Monday, 8 October 2018

Chef's Table Season 5: Gender-balance, Immigration & Traditional Cuisines


David Gelb's Netflix food documentary 'Chef's Table' has introduced the masses to some of the best restaurants and chefs in the world, allowing us all to get a glimpse into the high spheres of fine dining. The combination of melodramatic music, stunning cinematography and charismatic chefs has made it one of the most exciting food shows of the last few years and definitely one of my favourites to watch.


The first four seasons mainly highlighted Michelin-starred restaurants and establishments that are included in the World's 50 Best Restaurants list. So while it has been highly entertaining, it's sometimes lacked diversity and focused mainly on high end restaurants. 

David Gelb has taken a different angle for the fifth season of the series, one that makes it the most interesting season yet. First of all it's the first season to be gender-balanced with half the episodes concentrating on female chefs, who also happen to be from different ethnicities.

"It's a story of family, of separation and this is what I would like to change" says Cristina Martinez, an undocumented immigrant from Mexico and owner of South Philly Barbacoa. The first episode of the season is definitely the strongest, with the poignant story of Martinez having to run away from an abusive relationship and leave her home country for the U.S in the hopes of earning money to finance her daughter's education. Despite owning a successful business and being married to an American citizen, Martinez has remained undocumented and hasn't been able to return home for the last eight years. By cooking Barbacoa, a dish from where she's from, she finds a sense of home. She also became a voice for her community and many undocumented immigrants who work in the food industry in America. 
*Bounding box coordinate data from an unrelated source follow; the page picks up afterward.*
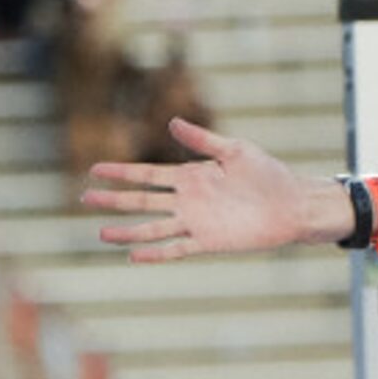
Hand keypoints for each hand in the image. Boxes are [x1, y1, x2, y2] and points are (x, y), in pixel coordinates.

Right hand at [81, 118, 320, 261]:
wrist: (293, 204)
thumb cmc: (268, 174)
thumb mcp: (235, 151)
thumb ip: (203, 140)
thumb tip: (171, 121)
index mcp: (191, 175)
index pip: (147, 174)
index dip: (121, 172)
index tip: (94, 169)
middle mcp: (188, 200)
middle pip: (142, 200)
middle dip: (114, 199)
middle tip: (84, 197)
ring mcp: (196, 222)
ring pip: (152, 227)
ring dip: (127, 231)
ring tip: (101, 233)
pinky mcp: (209, 241)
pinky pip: (176, 249)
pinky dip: (155, 253)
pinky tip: (133, 257)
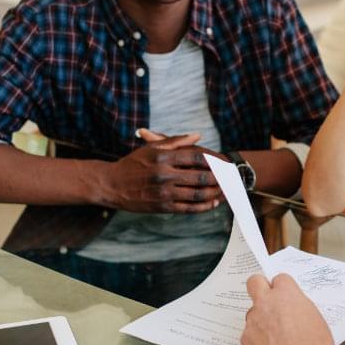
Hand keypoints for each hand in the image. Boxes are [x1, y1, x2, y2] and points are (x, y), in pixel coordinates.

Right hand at [99, 129, 223, 212]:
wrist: (112, 185)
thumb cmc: (133, 163)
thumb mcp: (152, 147)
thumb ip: (176, 141)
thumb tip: (198, 135)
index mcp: (163, 156)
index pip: (197, 156)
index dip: (215, 158)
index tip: (225, 160)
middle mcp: (165, 174)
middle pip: (201, 175)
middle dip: (220, 176)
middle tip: (232, 176)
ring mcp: (164, 192)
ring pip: (198, 194)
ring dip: (216, 192)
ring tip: (226, 190)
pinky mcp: (162, 207)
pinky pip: (189, 208)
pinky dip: (204, 206)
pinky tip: (213, 203)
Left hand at [241, 273, 335, 344]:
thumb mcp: (316, 320)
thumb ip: (299, 308)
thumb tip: (294, 310)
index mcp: (286, 295)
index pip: (280, 278)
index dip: (282, 288)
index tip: (285, 295)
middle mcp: (266, 303)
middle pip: (255, 282)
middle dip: (260, 288)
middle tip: (268, 300)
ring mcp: (253, 320)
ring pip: (252, 312)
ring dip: (260, 320)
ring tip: (274, 338)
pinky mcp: (246, 339)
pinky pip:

Episode 2 and 3 share the common theme of endangered traditional cuisine. Musa Dağdeviren is the chef and owner of Ciya in Istanbul, a restaurant showcasing regional Turkish dishes. Dağdeviren is on a mission to preserve his country's food culture by collecting as much oral food history as he can and passing on old recipes and food traditions to the next generation. Similarly, Bo Songvisava opened Bo.lan, her highly acclaimed restaurant in Bangkok dedicated to traditional Thai cuisine. Worried about the growing industrialisation of food she only uses organic local ingredients to achieve the most authentic Thai flavours. 
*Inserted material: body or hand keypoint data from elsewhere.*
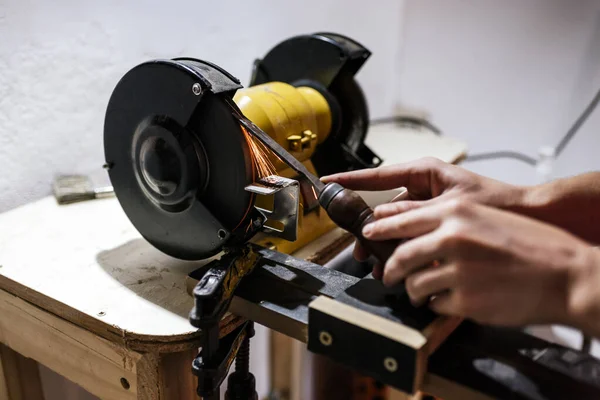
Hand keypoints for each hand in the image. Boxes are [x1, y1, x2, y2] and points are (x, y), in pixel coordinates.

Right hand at [322, 157, 524, 261]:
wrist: (528, 218)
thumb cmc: (496, 203)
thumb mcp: (450, 206)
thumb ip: (411, 213)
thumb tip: (376, 221)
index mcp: (424, 172)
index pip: (377, 176)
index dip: (349, 180)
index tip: (325, 182)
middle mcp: (422, 188)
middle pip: (383, 207)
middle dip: (368, 230)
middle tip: (359, 250)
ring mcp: (427, 207)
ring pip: (394, 225)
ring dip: (384, 244)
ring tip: (376, 264)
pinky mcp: (434, 224)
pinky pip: (409, 235)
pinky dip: (401, 249)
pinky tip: (396, 265)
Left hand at [361, 199, 594, 326]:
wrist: (567, 274)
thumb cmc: (531, 244)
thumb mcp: (485, 219)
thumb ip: (447, 221)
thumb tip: (410, 228)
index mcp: (456, 213)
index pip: (402, 218)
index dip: (380, 227)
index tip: (368, 234)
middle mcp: (451, 239)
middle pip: (400, 255)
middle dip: (390, 268)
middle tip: (388, 274)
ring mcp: (457, 272)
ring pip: (413, 284)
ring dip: (414, 290)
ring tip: (424, 292)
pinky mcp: (465, 301)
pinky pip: (434, 304)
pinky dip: (437, 304)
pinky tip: (451, 300)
The final episode of the season is the untold story of Albert Adrià, the pastry chef and culinary director who worked in the shadow of his brother Ferran, at the legendary El Bulli in Catalonia in Spain.  'Shut up and work' is Adria's motto and while he stayed out of the spotlight his culinary genius has contributed to the stellar success of the restaurant that revolutionised modern gastronomy. Nowadays, Adria's runs his very own culinary empire in Barcelona.

I believe season five of Chef's Table is its most interesting yet. The fact that it's a little more diverse allows a different narrative and one that in a way is more representative of the culinary world. It's not just about the food but about its meaning and issues that revolve around it.